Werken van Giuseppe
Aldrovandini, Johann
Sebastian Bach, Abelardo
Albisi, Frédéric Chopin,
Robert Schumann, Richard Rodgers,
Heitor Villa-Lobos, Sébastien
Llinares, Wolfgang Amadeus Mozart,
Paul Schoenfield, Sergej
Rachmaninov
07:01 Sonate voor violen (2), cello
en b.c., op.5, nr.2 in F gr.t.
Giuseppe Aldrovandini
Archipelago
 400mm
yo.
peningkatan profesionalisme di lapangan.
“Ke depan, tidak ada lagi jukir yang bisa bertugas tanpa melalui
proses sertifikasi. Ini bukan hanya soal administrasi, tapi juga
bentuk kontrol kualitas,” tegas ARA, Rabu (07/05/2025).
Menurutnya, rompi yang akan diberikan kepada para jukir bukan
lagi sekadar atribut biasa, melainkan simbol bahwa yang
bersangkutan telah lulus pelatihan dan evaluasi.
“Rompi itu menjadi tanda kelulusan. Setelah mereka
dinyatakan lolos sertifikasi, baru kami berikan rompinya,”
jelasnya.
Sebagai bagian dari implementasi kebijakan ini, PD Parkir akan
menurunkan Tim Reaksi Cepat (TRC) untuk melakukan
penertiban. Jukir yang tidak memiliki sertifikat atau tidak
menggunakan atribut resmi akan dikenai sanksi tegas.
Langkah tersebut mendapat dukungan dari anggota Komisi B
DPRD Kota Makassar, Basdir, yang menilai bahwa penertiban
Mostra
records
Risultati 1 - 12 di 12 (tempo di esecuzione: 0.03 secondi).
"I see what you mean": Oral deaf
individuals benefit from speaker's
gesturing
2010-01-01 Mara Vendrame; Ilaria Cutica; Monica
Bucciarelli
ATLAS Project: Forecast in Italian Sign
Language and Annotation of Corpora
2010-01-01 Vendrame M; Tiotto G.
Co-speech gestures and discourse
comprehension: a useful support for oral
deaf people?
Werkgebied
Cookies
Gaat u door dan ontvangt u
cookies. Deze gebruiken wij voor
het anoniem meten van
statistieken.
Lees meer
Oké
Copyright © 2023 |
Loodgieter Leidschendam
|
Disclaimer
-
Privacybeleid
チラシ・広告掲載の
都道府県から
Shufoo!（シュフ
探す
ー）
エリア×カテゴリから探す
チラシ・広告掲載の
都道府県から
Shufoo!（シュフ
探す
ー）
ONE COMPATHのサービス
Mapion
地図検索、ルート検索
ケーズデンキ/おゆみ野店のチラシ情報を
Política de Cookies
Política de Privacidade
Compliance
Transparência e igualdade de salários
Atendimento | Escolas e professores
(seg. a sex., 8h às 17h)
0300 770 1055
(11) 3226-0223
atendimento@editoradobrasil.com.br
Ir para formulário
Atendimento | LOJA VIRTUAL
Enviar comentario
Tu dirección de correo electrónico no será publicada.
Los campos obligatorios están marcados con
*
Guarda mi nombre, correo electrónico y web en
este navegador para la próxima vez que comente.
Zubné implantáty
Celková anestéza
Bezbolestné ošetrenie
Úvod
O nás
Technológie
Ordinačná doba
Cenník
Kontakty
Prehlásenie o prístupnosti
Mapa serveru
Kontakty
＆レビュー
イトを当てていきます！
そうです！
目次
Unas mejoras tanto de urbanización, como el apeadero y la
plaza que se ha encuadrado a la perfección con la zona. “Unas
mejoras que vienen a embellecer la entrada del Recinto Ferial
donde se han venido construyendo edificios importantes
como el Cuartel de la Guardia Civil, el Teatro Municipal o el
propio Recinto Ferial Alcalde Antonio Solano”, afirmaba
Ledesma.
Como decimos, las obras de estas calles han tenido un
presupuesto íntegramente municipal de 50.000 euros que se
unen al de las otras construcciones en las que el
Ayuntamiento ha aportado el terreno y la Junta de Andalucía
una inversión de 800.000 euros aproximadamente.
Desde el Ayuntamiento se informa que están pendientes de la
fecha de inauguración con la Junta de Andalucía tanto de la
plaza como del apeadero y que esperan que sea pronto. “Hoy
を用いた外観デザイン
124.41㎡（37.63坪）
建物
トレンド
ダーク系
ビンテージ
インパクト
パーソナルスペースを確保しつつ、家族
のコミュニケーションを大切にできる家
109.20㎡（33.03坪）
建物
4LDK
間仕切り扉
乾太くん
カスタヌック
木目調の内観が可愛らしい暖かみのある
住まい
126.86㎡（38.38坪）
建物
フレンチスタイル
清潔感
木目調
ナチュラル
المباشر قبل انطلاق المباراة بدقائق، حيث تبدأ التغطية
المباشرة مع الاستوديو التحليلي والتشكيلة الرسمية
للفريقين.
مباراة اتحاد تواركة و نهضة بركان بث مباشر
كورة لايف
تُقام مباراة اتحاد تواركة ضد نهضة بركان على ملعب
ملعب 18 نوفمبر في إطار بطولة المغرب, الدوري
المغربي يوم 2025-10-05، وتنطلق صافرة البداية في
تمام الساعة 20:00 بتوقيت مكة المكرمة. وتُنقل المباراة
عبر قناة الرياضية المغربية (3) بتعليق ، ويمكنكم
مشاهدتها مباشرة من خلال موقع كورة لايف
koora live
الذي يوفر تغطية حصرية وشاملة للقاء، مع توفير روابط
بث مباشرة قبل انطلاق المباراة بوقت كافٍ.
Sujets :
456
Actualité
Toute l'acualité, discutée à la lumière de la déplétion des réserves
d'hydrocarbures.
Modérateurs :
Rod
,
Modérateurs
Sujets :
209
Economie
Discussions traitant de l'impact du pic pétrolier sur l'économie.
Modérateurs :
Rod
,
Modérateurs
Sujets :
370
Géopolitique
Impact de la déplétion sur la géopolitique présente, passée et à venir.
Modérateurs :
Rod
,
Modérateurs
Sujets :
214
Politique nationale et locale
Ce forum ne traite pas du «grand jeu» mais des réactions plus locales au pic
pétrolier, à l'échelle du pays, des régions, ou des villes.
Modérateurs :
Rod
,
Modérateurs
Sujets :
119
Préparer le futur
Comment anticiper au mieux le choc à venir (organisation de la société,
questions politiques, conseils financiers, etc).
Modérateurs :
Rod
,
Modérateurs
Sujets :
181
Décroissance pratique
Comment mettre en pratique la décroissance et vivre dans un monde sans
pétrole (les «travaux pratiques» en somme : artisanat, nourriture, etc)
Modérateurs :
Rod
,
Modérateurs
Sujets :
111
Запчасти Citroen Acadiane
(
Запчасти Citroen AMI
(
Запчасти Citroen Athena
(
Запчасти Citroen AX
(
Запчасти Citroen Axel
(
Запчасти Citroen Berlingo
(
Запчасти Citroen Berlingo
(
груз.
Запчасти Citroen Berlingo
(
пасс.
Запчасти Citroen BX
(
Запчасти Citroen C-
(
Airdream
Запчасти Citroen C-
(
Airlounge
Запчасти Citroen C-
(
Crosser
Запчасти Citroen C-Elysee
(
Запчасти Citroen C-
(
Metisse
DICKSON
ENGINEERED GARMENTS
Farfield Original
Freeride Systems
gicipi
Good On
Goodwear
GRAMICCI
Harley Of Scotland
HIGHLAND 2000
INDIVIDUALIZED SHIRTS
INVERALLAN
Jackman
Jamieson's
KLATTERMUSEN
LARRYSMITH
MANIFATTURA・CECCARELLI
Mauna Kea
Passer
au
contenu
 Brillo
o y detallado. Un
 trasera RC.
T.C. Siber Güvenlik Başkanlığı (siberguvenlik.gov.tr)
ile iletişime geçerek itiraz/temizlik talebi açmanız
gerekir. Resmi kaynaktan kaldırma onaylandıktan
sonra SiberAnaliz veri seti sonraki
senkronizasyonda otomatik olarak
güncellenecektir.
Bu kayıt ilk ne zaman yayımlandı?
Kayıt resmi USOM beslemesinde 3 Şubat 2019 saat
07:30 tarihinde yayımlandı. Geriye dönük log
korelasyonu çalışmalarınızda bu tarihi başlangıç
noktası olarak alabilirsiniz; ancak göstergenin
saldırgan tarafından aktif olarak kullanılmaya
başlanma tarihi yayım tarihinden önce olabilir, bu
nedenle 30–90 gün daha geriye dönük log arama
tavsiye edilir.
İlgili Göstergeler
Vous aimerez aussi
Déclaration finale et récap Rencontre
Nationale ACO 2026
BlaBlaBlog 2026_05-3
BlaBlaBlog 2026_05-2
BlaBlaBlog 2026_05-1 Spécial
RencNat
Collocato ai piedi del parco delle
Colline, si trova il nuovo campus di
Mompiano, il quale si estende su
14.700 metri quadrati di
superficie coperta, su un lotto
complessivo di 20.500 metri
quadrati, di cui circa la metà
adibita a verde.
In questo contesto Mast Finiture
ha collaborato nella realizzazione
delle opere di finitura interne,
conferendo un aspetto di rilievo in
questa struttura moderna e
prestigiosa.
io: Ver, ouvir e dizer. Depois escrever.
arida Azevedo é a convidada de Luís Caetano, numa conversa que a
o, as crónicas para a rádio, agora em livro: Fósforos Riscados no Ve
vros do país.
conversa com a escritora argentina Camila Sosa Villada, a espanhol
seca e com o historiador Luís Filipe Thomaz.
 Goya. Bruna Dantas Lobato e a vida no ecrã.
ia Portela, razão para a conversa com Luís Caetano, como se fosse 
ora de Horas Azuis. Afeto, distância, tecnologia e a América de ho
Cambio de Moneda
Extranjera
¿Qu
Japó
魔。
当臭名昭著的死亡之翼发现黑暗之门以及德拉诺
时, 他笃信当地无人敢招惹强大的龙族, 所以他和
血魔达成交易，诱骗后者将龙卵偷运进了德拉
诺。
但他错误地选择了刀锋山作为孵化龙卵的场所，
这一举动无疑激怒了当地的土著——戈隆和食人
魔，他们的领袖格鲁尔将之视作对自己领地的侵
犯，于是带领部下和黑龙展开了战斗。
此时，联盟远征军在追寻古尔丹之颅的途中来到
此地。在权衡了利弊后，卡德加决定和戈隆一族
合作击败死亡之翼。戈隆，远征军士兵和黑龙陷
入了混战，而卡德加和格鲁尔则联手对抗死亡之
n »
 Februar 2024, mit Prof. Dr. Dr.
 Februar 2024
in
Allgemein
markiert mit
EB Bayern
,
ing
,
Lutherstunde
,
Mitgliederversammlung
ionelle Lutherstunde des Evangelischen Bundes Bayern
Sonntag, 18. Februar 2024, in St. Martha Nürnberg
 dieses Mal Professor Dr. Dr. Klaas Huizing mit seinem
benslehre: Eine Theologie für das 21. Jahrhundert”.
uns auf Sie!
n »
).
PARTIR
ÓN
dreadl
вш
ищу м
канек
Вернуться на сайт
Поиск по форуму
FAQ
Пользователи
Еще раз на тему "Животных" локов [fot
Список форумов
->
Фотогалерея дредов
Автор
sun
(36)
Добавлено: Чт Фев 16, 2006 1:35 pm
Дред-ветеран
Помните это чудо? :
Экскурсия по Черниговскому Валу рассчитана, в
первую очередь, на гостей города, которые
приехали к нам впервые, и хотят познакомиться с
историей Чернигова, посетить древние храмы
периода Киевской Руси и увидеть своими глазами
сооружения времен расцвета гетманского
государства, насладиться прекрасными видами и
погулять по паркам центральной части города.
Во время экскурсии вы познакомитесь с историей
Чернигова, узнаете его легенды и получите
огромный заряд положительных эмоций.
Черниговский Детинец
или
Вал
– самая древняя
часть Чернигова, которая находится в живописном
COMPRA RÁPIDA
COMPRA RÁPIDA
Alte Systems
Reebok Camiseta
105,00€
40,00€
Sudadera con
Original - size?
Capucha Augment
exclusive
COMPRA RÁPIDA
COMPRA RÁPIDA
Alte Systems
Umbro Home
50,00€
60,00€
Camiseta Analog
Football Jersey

EXERCISE DIRECTIONS ->
Copy the data word for word, from its first line through the line containing "lagi sekadar atribut", including both of those lines.

EXERCISE OUTPUT ->
Werken van Giuseppe
Aldrovandini, Johann
Sebastian Bach, Abelardo
Albisi, Frédéric Chopin,
Robert Schumann, Richard Rodgers,
Heitor Villa-Lobos, Sébastien
Llinares, Wolfgang Amadeus Mozart,
Paul Schoenfield, Sergej
Rachmaninov
07:01 Sonate voor violen (2), cello
en b.c., op.5, nr.2 in F gr.t.
Giuseppe Aldrovandini
Archipelago
 400mm
yo.
peningkatan profesionalisme di lapangan.
“Ke depan, tidak ada lagi jukir yang bisa bertugas tanpa melalui
proses sertifikasi. Ini bukan hanya soal administrasi, tapi juga
bentuk kontrol kualitas,” tegas ARA, Rabu (07/05/2025).
Menurutnya, rompi yang akan diberikan kepada para jukir bukan
lagi sekadar atribut biasa, melainkan simbol bahwa yang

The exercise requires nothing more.